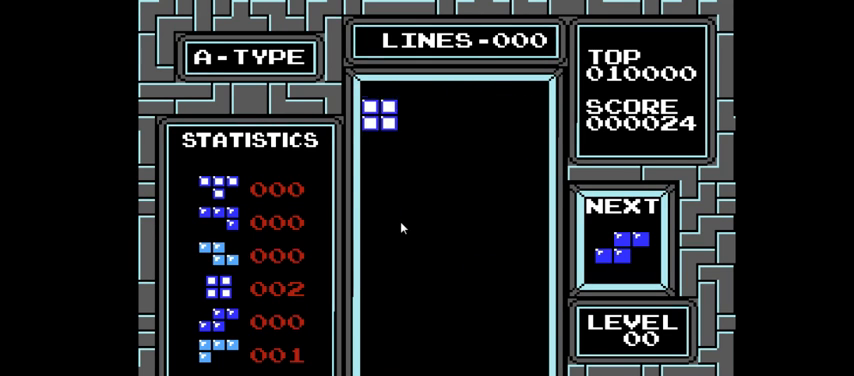
{"buttons": ["DPAD_DOWN"], "right_stick": "center", "events": [[67, "DPAD_DOWN", "up"], [167, "DPAD_DOWN", "down"]]}
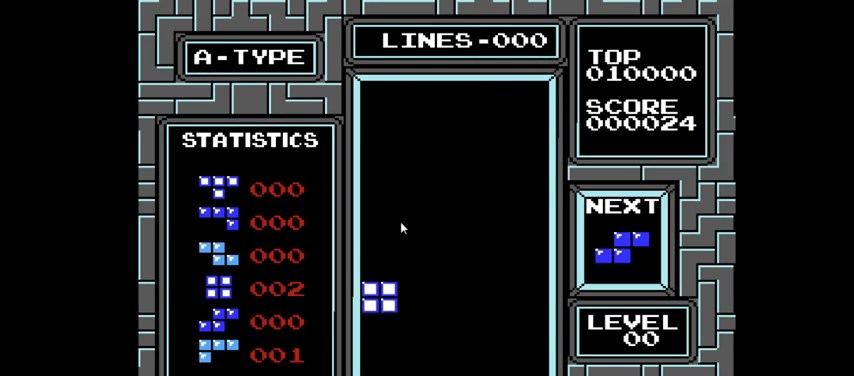
{"buttons": [], "right_stick": "center", "events": [[433, "DPAD_DOWN", "up"]]}
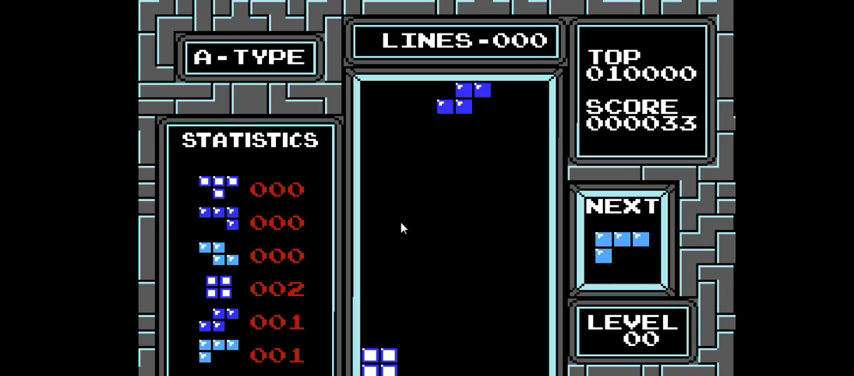
{"buttons": ["DPAD_DOWN"], "right_stick": "center", "events": [[33, "DPAD_DOWN", "down"]]}
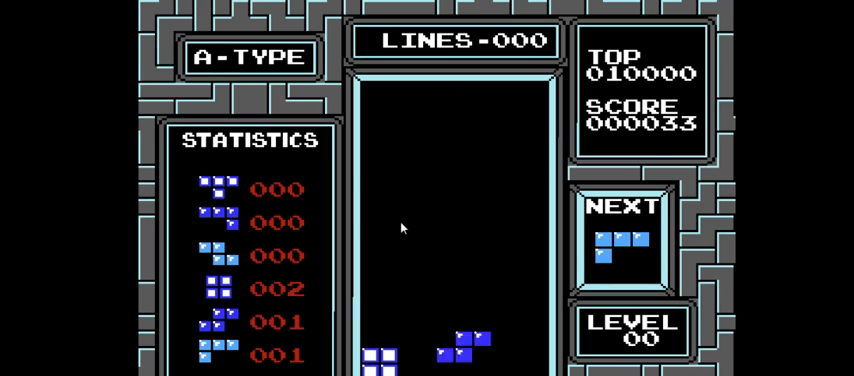
{"buttons": ["DPAD_LEFT"], "right_stick": "center", "events": [[267, "DPAD_DOWN", "up"], [500, "DPAD_LEFT", "down"]]}
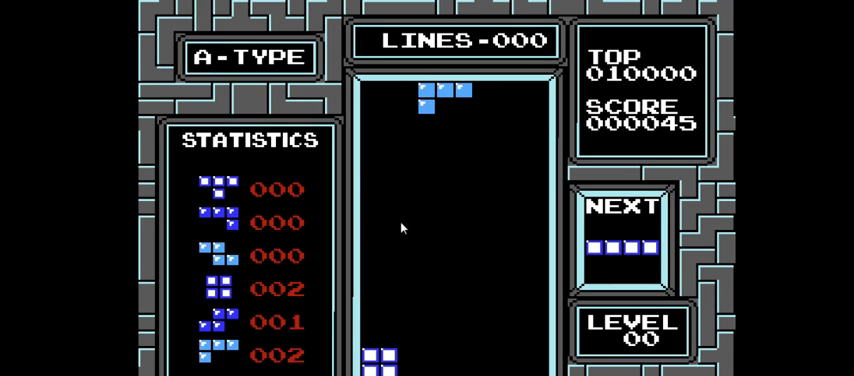
{"buttons": ["CIRCLE"], "right_stick": "center", "events": [[267, "CIRCLE", "down"], [300, "DPAD_LEFT", "up"], [400, "CIRCLE", "up"], [467, "CIRCLE", "down"]]}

> [WORK INSTRUCTIONS] Could the listing above be printed again in full, with every picture omitted?

> [ANSWER SPACE]
{"buttons": ["DPAD_DOWN"], "right_stick": "center", "events": [[67, "DPAD_DOWN", "up"], [167, "DPAD_DOWN", "down"]]}
{"buttons": [], "right_stick": "center", "events": [[433, "DPAD_DOWN", "up"]]}
{"buttons": ["DPAD_DOWN"], "right_stick": "center", "events": [[33, "DPAD_DOWN", "down"]]}
{"buttons": ["DPAD_LEFT"], "right_stick": "center", "events": [[267, "DPAD_DOWN", "up"], [500, "DPAD_LEFT", "down"]]}
{"buttons": ["CIRCLE"], "right_stick": "center", "events": [[267, "CIRCLE", "down"], [300, "DPAD_LEFT", "up"], [400, "CIRCLE", "up"], [467, "CIRCLE", "down"]]}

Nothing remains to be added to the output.